Updated on 2024-12-04 GMT+08:00

Overview

Volcano is a Kubernetes-based batch processing platform that supports machine learning, deep learning, bioinformatics, genomics, and other big data applications. It provides general-purpose, high-performance computing capabilities, such as job scheduling, heterogeneous chip management, and job running management.

Volcano Scheduler

Volcano Scheduler is a pod scheduling component, which consists of a series of actions and plugins. Actions should be executed in every step. Plugins provide the action algorithm details in different scenarios. Volcano Scheduler features high scalability. You can specify actions and plugins as needed.

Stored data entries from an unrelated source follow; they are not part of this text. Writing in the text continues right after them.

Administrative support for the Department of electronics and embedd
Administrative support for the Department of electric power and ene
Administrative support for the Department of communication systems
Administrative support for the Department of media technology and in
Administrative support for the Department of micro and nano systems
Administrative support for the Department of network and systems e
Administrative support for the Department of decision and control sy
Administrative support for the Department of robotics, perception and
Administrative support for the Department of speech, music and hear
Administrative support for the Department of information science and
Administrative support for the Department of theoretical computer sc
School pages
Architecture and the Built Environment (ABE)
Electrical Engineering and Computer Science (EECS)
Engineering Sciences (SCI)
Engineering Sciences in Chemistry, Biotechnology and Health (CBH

Figure 1 Volcano Scheduler workflow

The working process of Volcano Scheduler is as follows:

  1. Identify and cache the job submitted by the client.
  2. Start a periodical session. A scheduling cycle begins.
  3. Send jobs that are not scheduled the to-be-scheduled queue of the session.
  4. Traverse all jobs to be scheduled and perform actions such as enqueue, allocate, preempt, reclaim, and backfill in the configured sequence to find the most appropriate node for each job. Bind the job to the node. The specific algorithm logic executed in action depends on the implementation of each function in the registered plugin.
  5. Close the session.

Custom Volcano Resources

  • A pod group is a custom Volcano resource type. It is a group of pods with strong association and is mainly used in batch scheduling, for example, ps and worker tasks in TensorFlow.
  • A Queue contains a group of PodGroups. It is also the basis for the PodGroups to obtain cluster resources.
  • Volcano Job (vcjob for short) is a custom job resource type. Different from Kubernetes Jobs, vcjob supports specified scheduler, the minimum number of running pods, tasks, lifecycle management, specified queues, and priority-based scheduling. Volcano Job is more suitable for high-performance computing scenarios such as machine learning, big data, and scientific computing.